De fait, le nombre d’entreprises levant des fonds sur le marché obligataire sans faire appel à une agence ne cesse de croître en Europe, et notamment en France, s’alarme Fitch dans une étude publiée en juillet. Les émissions obligataires non notées sont ainsi passées de 1% en 2008 à 13% fin 2009.

En moins d’un an, Air France-KLM (transport aérien), Safran (équipements aéronautique), Christian Dior (luxe), les Galeries Lafayette (distribution), Havas (publicité) et Rallye (distribution) ont émis du “papier” sans le sceau d’une agence de “rating”.

“Ces sociétés ont le soutien des investisseurs nationaux”, explique M. Valencia.

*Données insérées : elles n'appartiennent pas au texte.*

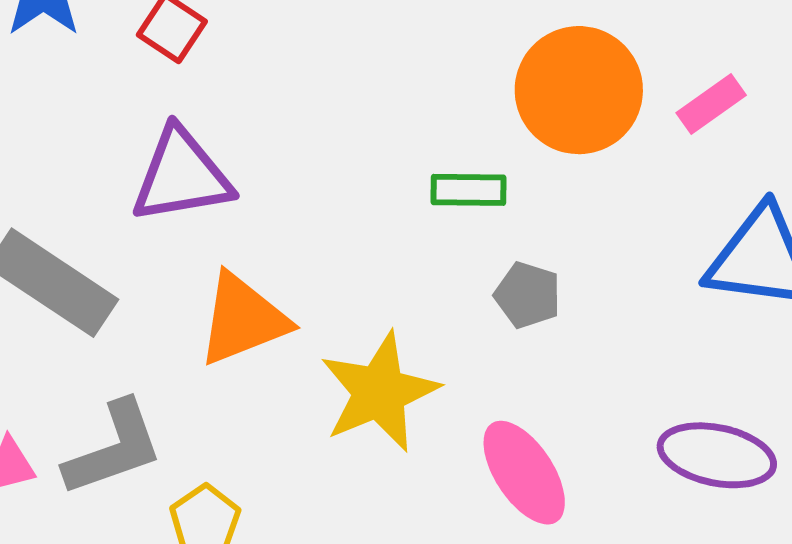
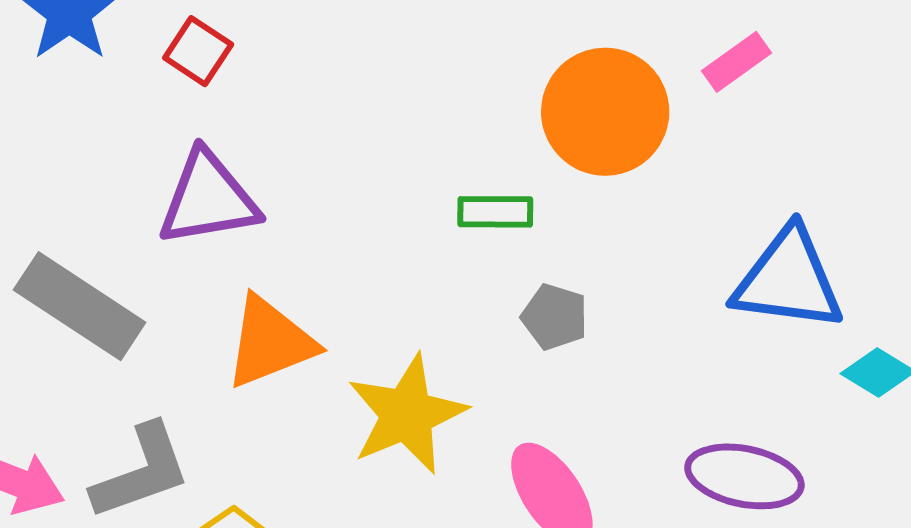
pink rectangle: (711, 104) -> (736, 62), moved

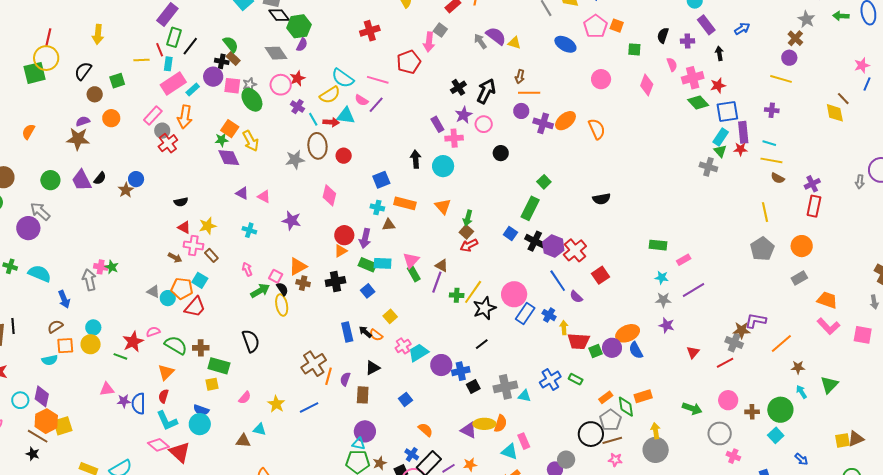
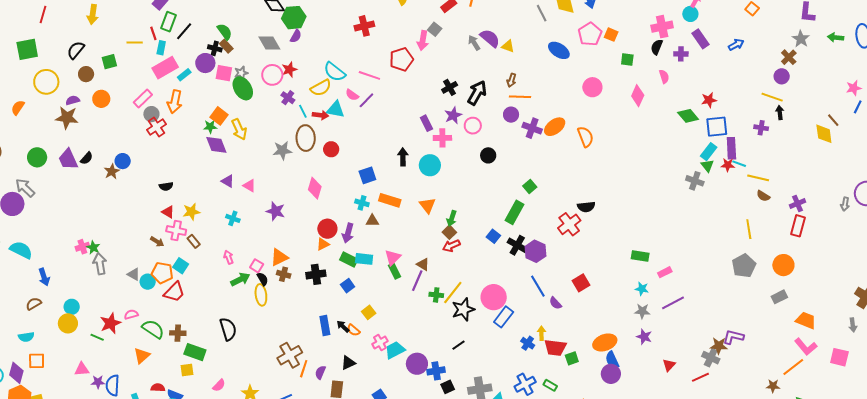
black arrow: (719, 53) -> (780, 113), moved
yellow circle: (46, 58) -> (46, 82), moved
pink cross: (693, 78) -> (662, 27), moved
cyan line: (769, 143) -> (739, 164), moved
red cross: (575, 250) -> (569, 224), moved
pink cross: (101, 267) -> (82, 247), turned -32
gray arrow: (89, 280) -> (100, 264), moved
blue cross: (549, 315) -> (528, 343), moved
orange line: (781, 343) -> (793, 367), moved
orange square: (65, 346) -> (37, 361), moved
purple circle: (612, 348) -> (611, 374), moved
red semicircle: (163, 396) -> (158, 388), moved, turned 72

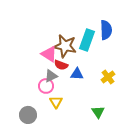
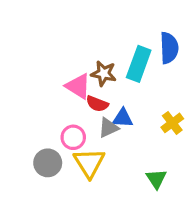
brown star: (65, 46) -> (104, 73), size x0.7
gray triangle: (51, 76) -> (108, 128), moved
yellow triangle: (56, 102) -> (89, 163), size x1.5
gray circle: (28, 115) -> (48, 163), moved

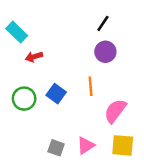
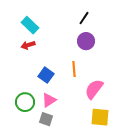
cyan rectangle: (17, 32) -> (30, 25), moved
green circle: (24, 99) -> (25, 102), moved
pink triangle: (86, 145) -> (49, 100), moved

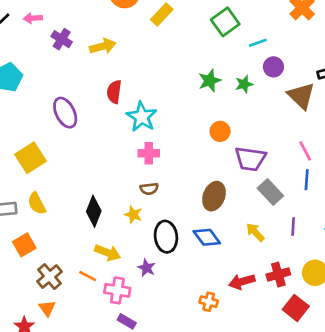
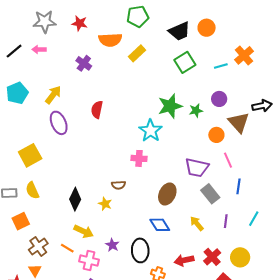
purple cross: (62, 39) -> (84, 63), moved
cyan line: (258, 43) -> (221, 66), moved
yellow arrow: (103, 46) -> (53, 95), moved, turned -42
green star: (210, 81) -> (170, 106), size x1.4
cyan star: (142, 117) -> (151, 131), moved
orange circle: (220, 131) -> (216, 135), moved
pink line: (305, 151) -> (228, 160), moved
pink cross: (149, 153) -> (139, 158), moved
black ellipse: (166, 237) -> (140, 250), moved
red cross: (278, 275) -> (212, 257), turned -30

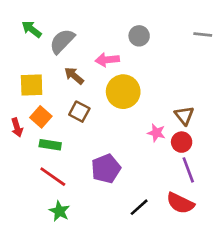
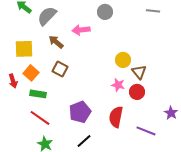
yellow circle: (123, 92) -> (123, 60), moved, size x0.6
purple line: (188, 170) -> (146, 131), moved, turned -48
red semicircle: (180, 203) -> (116, 117), moved, turned 75
black line: (139, 207) -> (84, 141), moved

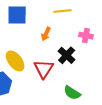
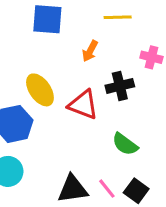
black cross: (67, 55) -> (120, 86), turned 30
red triangle: (44, 69) -> (83, 105), turned -45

Air France estime de son côté que son métier est “transparent” et connu de tous.

Même credo aux Galeries Lafayette: “Nous sommes suffisamment connus et solides”, argue le directeur financier Ugo Supino. “On a (donc) considéré qu’on n’avait pas besoin de notation”.

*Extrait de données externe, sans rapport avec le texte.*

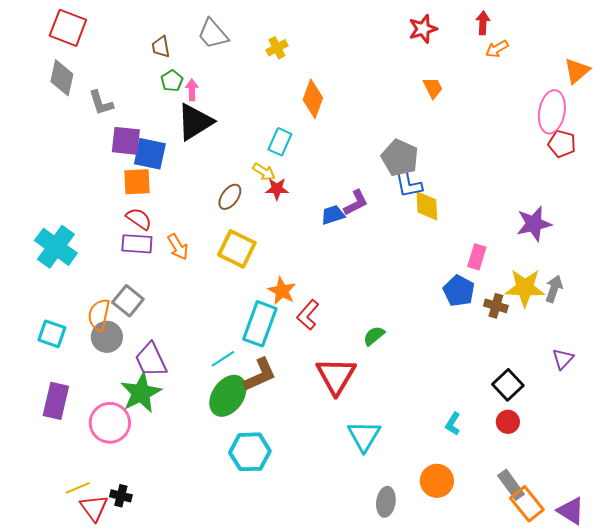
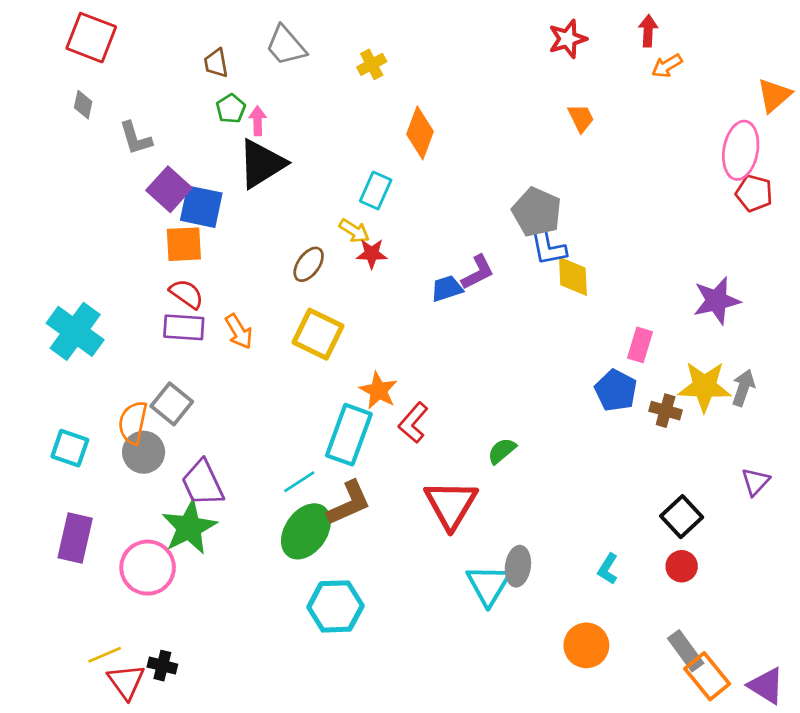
gray diamond: (62, 78) -> (83, 105), size x0.6
purple square: (126, 141) -> (169, 189), turned 36
gray ellipse: (386, 502) -> (518, 566), moved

Selon les analystes, les investisseurs sont prêts à investir entre 2 et 3% de leurs portefeuilles dans les placements non notés.

“Le marché montre de l’appétit pour les émetteurs nouveaux et de taille intermédiaire même sans notation, alors pourquoi se mettre une +épée de Damoclès sur la tête+ en se faisant noter par une agence ?” relève M. Levy.

Outre le coût d’un “rating” (entre 50.000 et 100.000 euros), s’ajoute une méfiance envers les agences, dont le rôle est régulièrement critiqué depuis l’éclatement de la crise.

La plupart des entreprises qui se passent de “rating” sont de taille moyenne. Si une très grosse entreprise comme France Télécom devait décider de se passer de notation, “ce ne serait pas un bon signe pour les agences”, avance M. Valencia. Il estime toutefois qu’il y a “peu” de chances qu’un tel scénario se concrétise, car “beaucoup d’investisseurs sont obligés d’éviter des papiers sans note”.